◆ WRITTEN TASK
Please copy the lines of the records below, starting at the line that contains "class: Liliopsida" and stopping after the line that contains "genus: Solanum". Leave the pictures out of your copy.

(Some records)

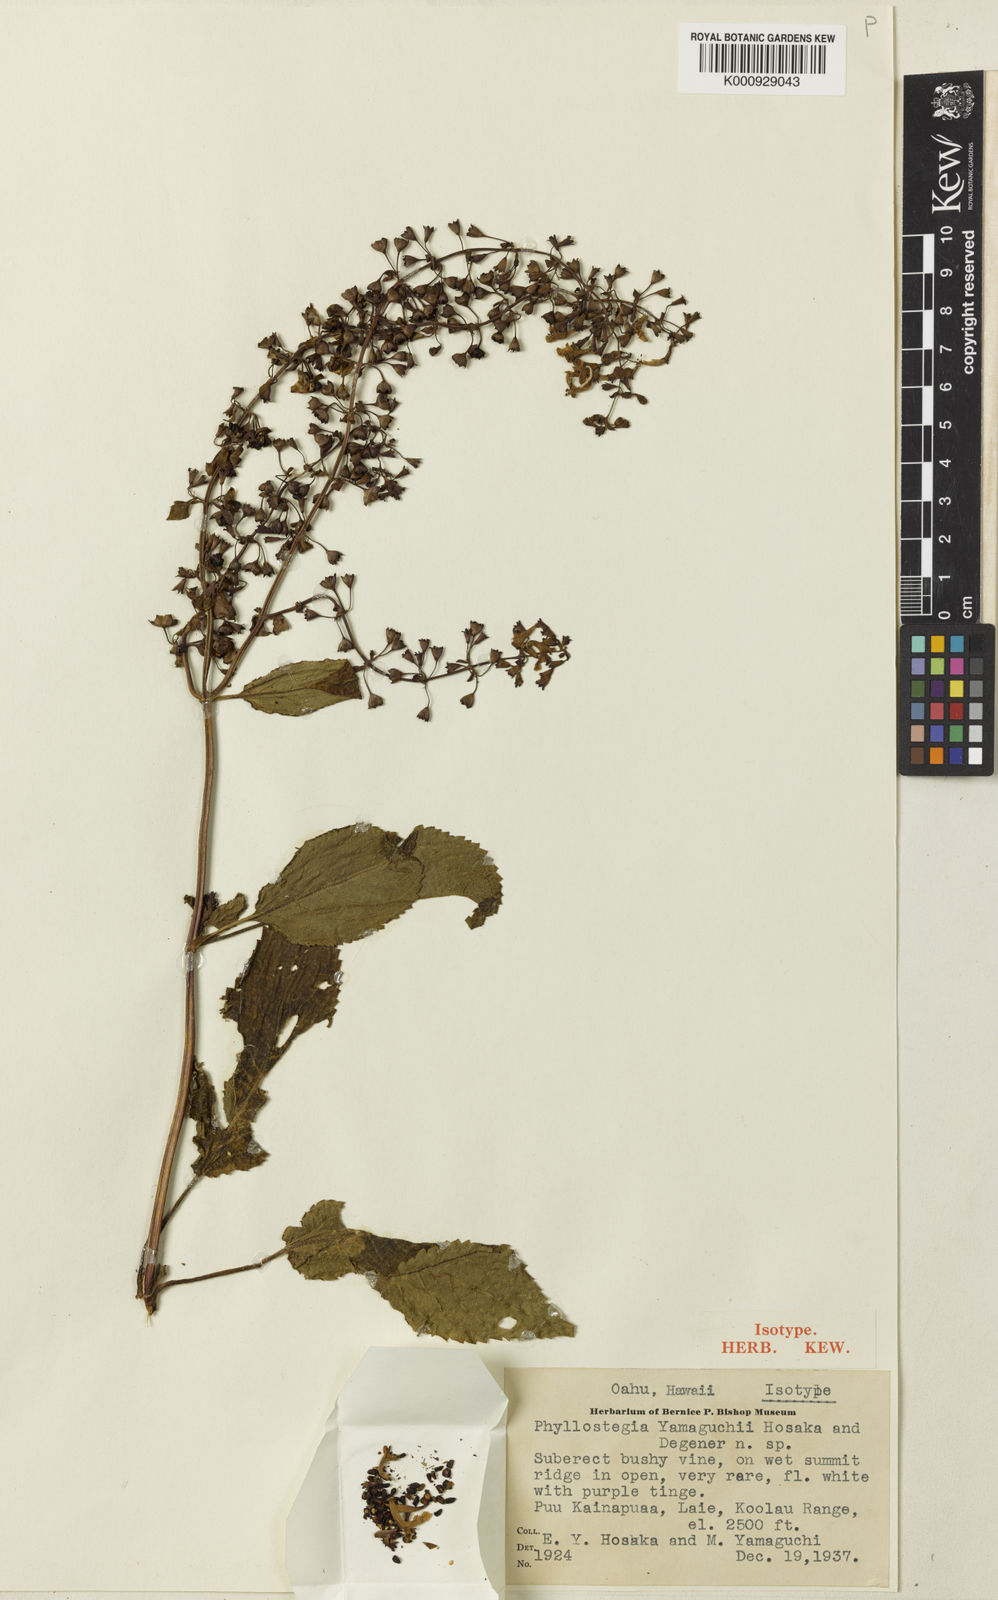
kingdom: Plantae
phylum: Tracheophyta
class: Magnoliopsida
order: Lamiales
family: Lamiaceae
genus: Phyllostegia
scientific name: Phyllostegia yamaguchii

--

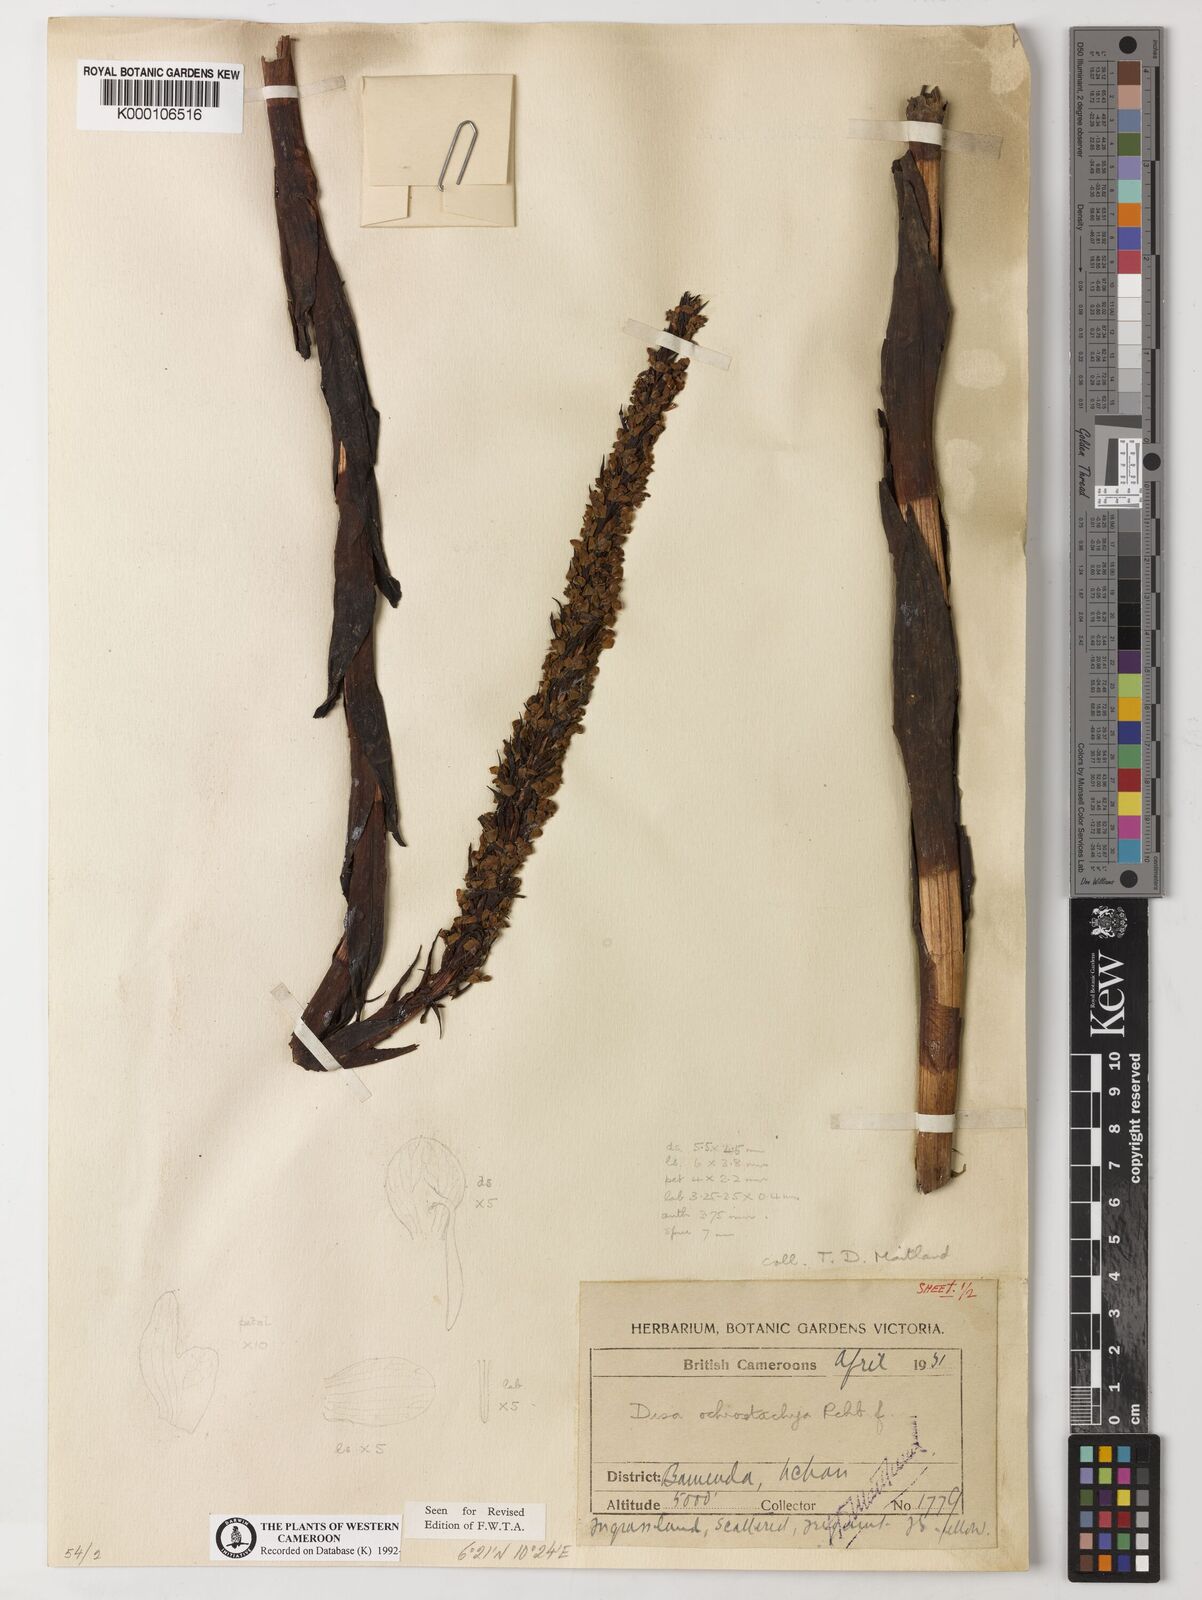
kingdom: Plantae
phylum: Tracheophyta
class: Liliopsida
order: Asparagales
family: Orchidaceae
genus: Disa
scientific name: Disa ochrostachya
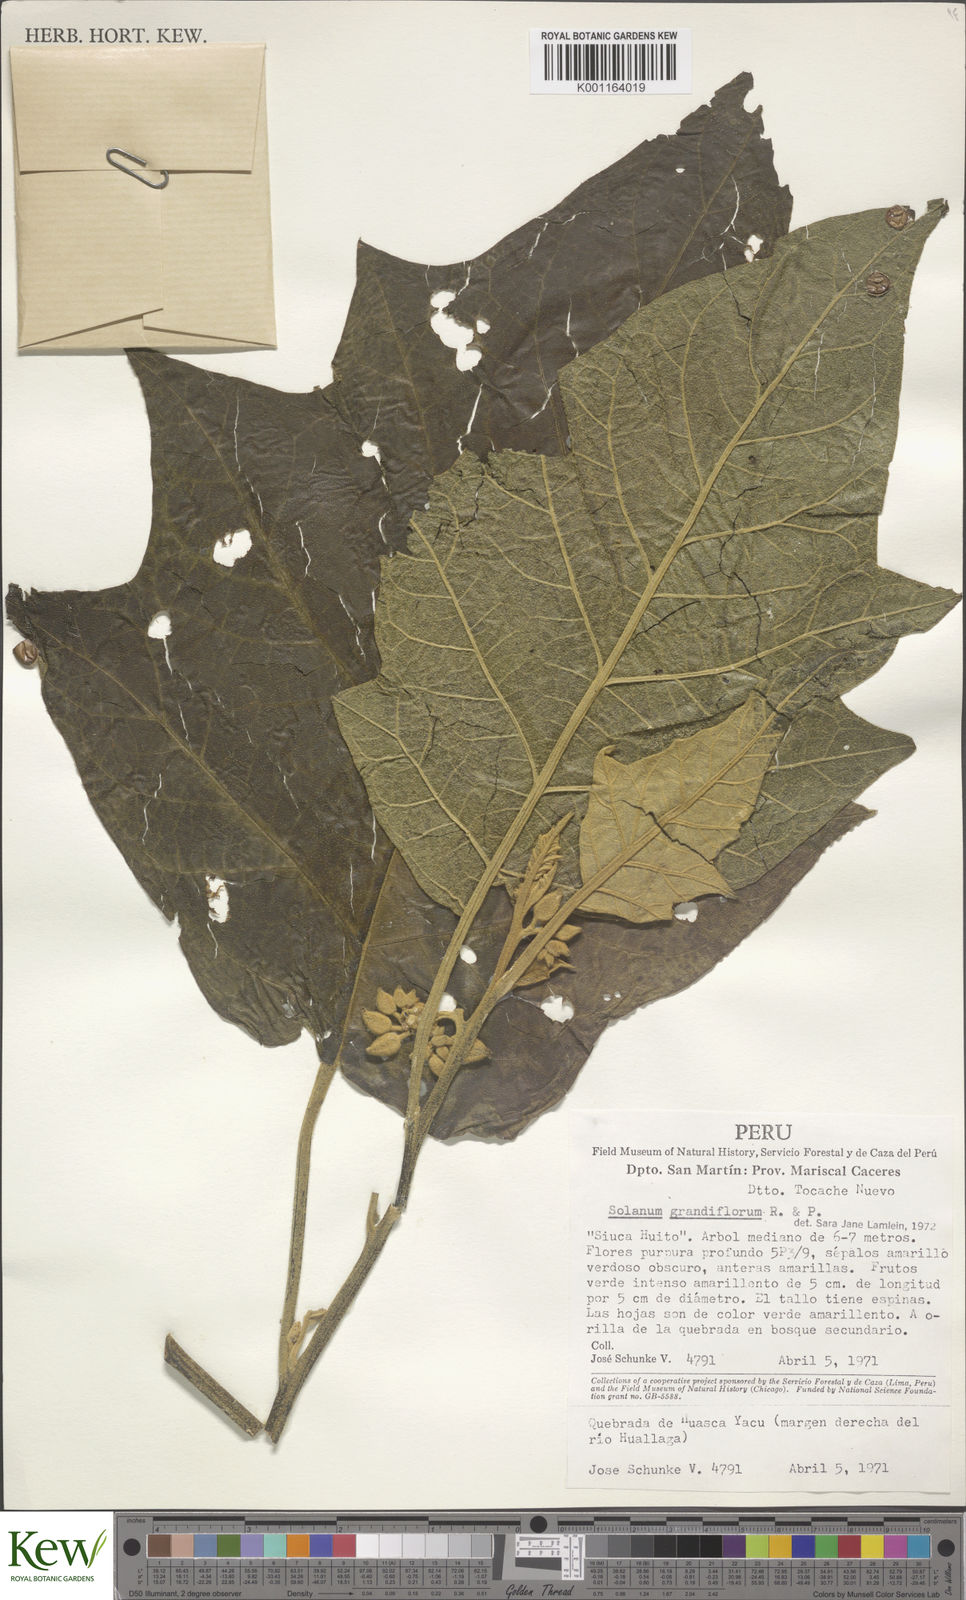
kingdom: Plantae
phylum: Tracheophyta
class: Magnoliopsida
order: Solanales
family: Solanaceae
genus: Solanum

◆ WRITTEN RESPONSE
class: Liliopsida
order: Asparagales
family: Orchidaceae
genus: Disa
scientific name: Disa ochrostachya
kingdom: Plantae
phylum: Tracheophyta
class: Magnoliopsida
order: Solanales
family: Solanaceae
genus: Solanum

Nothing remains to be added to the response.